Sağlığı ‘ticari bir sektör’ görme anlayışının gözden geçirilmesi istenen açıklamada, aynı zamanda sosyolojik bir rahatsızlığın göstergesi olan ‘sağlıkta şiddet’ sorununun bir an önce çözülmesi gerektiği vurgulandı.
Türk Nöroloji Derneği tarafından “14 Mart Tıp Bayramı” nedeniyle yapılan açıklama şöyle:
“Tüm toplumlarda olduğu gibi Türkiye için de sağlık alanı hayati bir özellik taşımaktadır ve toplumların hem bugününü hem geleceğini doğrudan ilgilendiren birincil bir niteliğe sahiptir.
Son dönemde, sağlık sisteminin ‘ticari bir sektör’ anlayışına göre dizayn edilme çabaları, sistemde sürekli bir ‘yapma- vazgeçme’ diye özetleyebileceğimiz sık değişikliklere gidilmesi, sağlıkta şiddet olaylarının her geçen gün artması, biz hekimlerin endişelerini giderek artırdığı gibi, bazı kesimlerin aynı ticari anlayışla, ‘umut tacirliğine’ soyunması da kendi alanımızla ilgili sorunların arttığına işaret etmektedir.
Son yıllarda her 14 Mart günü, bir önceki yıldan daha fazla şiddet olaylarıyla karşılaşmaktayız. Günde an az 21 şiddet olayı ile karşılaştığımız düşünüldüğünde bu sorunu başta devlet olmak üzere her kesimin bu sorunu elbirliği ile çözme zorunluluğu aşikardır.
Bütün bu sorunların alınan karar ve uygulamaların toplumdaki tezahürü olduğu inancındayız… Özellikle, sağlığın ‘ticari bir sektör’ gibi görülme ve gösterilme anlayış ve uygulamalarının bir an önce gözden geçirilmesinde yarar vardır. Aynı şekilde hekimlere yönelik ‘performans sistemi’ ile sağlıktaki ‘taşeronlaşma’ sürecinin de ilgili tüm tarafların görüşlerine göre yeniden ele alınması ve ‘bireysel ve toplumsal sağlık’ kavramının gereği göz önüne alınarak, değiştirilmesi gerekmektedir. Bütün bu konularda, gözetilmesi gereken asıl ilke, ‘insan hayatının ticaretle bağlantısı’ olmayacağı ilkesi olmalıdır.
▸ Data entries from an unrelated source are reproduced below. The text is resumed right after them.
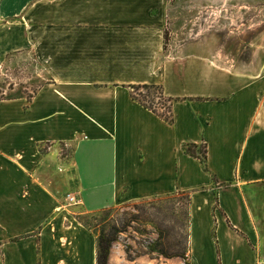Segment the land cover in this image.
<instances>
[{"label": "crops", "instance_id": "obj_1", "mask_svg": "<svg viewBox=\"0 0 264 264\" xmlns=\"http://www.w3.org/2000/svg\"><path fill=\"white\" fill-rule=\"evenodd\" d=\"M166 25V0H0V71L30 54L46 77L0 100V264H97L80 215L178 191L191 264H264V67ZM202 142L208 169L183 148Z\"/></svg>", "mask_w": 264, "mask_h": 264}, {"label": "rangeland", "instance_id": "obj_2", "mask_svg": "<svg viewBox=\"0 0 264 264\" xmlns=\"http://www.w3.org/2000/svg\"><path fill=\"white\" fill-rule=\"evenodd\" d=\"M166 14L169 39L201 36L210 48L224 51L227 68L243 63L264 67V0H166ZM45 78L32 55L12 56L0 71V99L28 96ZM134 95L152 99L157 110L166 113L165 101L154 88H136ZM191 200L190 192L178 191L82 214L80 221L96 239L101 231L117 234L113 259L118 264H184L182 258H165L159 250L184 252Z\"/></svg>", "mask_w": 264, "mask_h": 264}, {"label": "trees", "instance_id": "obj_3", "mask_svg": "<svg viewBox=\"0 0 264 264\" xmlns=\"http://www.w3.org/2000/svg\"><path fill=\"white\" fill-rule=\"evenodd\" d=\"M165 39H166V41L169 40L167 32H165ZM134 88L135 89L136 88H147V89L148 88H154L155 90H157L158 91V98L161 100H164L166 103V104L162 103V107L165 109L166 113H160L157 110V108L154 106V101L152 99H150L148 101L146 99L140 100L135 95H134V97L139 101V103L142 106H144L145 108H147V109L153 111L154 113L158 114L163 119H165L167 122H169V123L174 122V117H173V113H172V104L174 102V99L165 96L163 87L161 85H141V86L134 87ZM35 92H36V90H34L32 93H30L28 95V98L31 99ZM5 98H8V97H4L1 99H5ZM183 148L188 154L200 159L201 162L203 163L204 167L206 169H208V166H207L208 148H207V145L205 142H202L200 144H198V143H185ZM214 235H215V232H214ZM188 237H189V233H188ZM116 240H117V234L114 231H110V232L101 231V233L98 235V238H97V264H110V257H111V253H112V248H113V244ZM157 250H159V249H157ZM189 250L190 249H189V239H188L184 252H179L176 254H170L169 252L164 251L163 249H160L159 254L164 256L165 258L180 257L183 259L184 264H191L190 258H189Z\"/></svg>", "mask_w": 264, "mask_h": 264}, {"label": "built area", "instance_id": "obj_4", "mask_svg": "<svg viewBox=\"0 0 264 264\" xmlns=\"http://www.w3.org/2000/svg\"><path fill=\"white\" fill-rule=\"evenodd\" d=\"M69 200H70V202H73V203H76V204L80 202V201L77 199V197L74 196V195H73V196H70V197H69Z\"/></svg>", "mask_w": 264, "mask_h": 264}]
</instances>
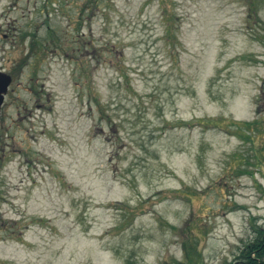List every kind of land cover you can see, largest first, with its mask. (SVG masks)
<instances>
[{"label": "rangeland", "instance_id": "rangeland-1", "mask_svg": "<svg viewBox=\"0 0 264 264\" xmlns=\"http://www.w3.org/2000/svg\"><path fill=\"white\" fill-rule=\"evenodd\" d=\"M0 70V264H242L264 0H0Z\"/></svg>", "mask_w": 264, "mask_h": 264}, {"label": "trees", "instance_id": "trees-1", "mask_svg": "<svg viewBox=\"0 0 264 264\" xmlns=\"http://www.w3.org/2000/svg\"><path fill=\"white\" fill-rule=\"evenodd\" d=\"M38 42L39 40L37 39L35 43H31V46ZM38 44L41 45V42ZM254 122L255 121L248 122L246 123V125L252 127L254 125ZM255 235L256 236L245 245L239 256V258L243 261L244 264H256L257 261L255 260V257L257 256L256 251L258 249H261V254L264 255V227H256ZM184 250L186 264H198L197 262L202 258L200 253H197L195 248L187 242L184 244ZM178 264L185 263L183 261H178Z\"/></svg>", "mask_w": 264, "mask_h": 264}, {"label": "water", "instance_id": "water-1", "mask_svg": "<svg viewBox=\"0 0 264 264\" xmlns=\"http://www.w3.org/2000/svg\"><path fill=\"white\" fill-rule=\"evenodd\" d=\"M12 82V77L4 71L0 70V115L2 112V107L4 105L6 95L9 91Z\"/></svg>", "mask_w": 264, "mask_h": 264}, {"label": "flooded vegetation", "instance_id": "flooded-vegetation-1", "mask_svg": "<svg viewBox=\"0 0 264 264\" xmlns=\"http://www.w3.org/2000/svg\"><path fill=\"white\" fill-rule=\"evenodd\" d=\"M256 253H257V256L255 257V260L257 261L256 264H264V255L261 254V249H258ZM241 263L244 264L242 260Z\"/></svg>", "mask_w": 264, "mask_h": 264}]
</instances>
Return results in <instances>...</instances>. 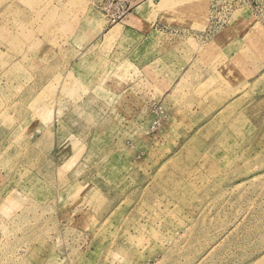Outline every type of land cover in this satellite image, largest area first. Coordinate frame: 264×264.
<instances>
[{"label":"rangeland","instance_id":"rangeland-1","mask_svg":"<svg viewBox=\"0 0 264 264\" xmlns=\"http://www.w3.org/2000/svg\"><path fill=\"white\" fill-rule=\"evenodd\" d=\"M106 1L0 0V264H264V0Z\"/></svg>","mask_w":264,"mask_h":264},{"label":"built area","instance_id":"built-area-1","mask_svg":"<svg viewBox=\"0 0 264 264\" xmlns=\"http://www.w3.org/2000/svg\"><path fill=\"white\" fill-rule=\"evenodd\" d=\"M147 1L155 2L156 0H107L104 8L109 12L110 18L116 21Z\"/></svg>","mask_w":264,"mask_h":264},{"label":"crops","instance_id":"crops-1","mask_svg":"<svg viewBox=\"0 0 264 264\" xmlns=\"http://www.w3.org/2000/svg\"><path fill=\"white\" fill-rule=\"evenodd\" d=\"M145 15V14H143ZM134 19H135V22L137 23V25H139V27H136L137 28V34H139V45L146 39V38H149V32L153 31V30H150L148 32V30H145L144 27H148V24H145V21L147 22V20L143 17H141V15L139 14V9L137 10V12L135 13V16H134Z\"/></svg>","mask_w":264,"mask_h":264},{"label":"bare ground","instance_id":"bare-ground-1","mask_svg":"<svg viewBox=\"0 0 264 264\" xmlns=\"http://www.w3.org/2000/svg\"><path fill=\"white\" fill-rule=\"evenodd\" d=\"M146 13V7L145 6H142V7H139V14H145Z\"/></svg>","mask_w":264,"mask_h":264}]
</instances>
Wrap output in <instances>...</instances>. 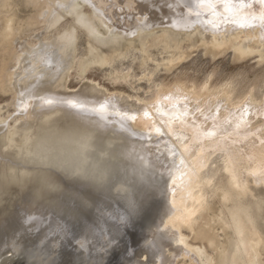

Sağlık çalışanları ve meslektaşlarımız adına coşkuyla kutlamamız gereken “14 Mart Tıp Bayramı”nı, var olan sorunların ağırlaştığı, sisteme yeni sorunların eklendiği bir dönemden geçtiğimiz için buruk düşüncelerle kutluyoruz. Ancak umudumuzu kaybetmiş değiliz. Bu ülkede sağlığın daha fazla hastalanmasına izin verilmediği yıllar göreceğimiz umudunu koruyor, bundan sonraki yıllarda 14 Mart Günü’nün ‘bireysel ve toplumsal sağlığın yüceltilerek’, ‘daha büyük coşkuyla’ kutlanmasını diliyoruz.”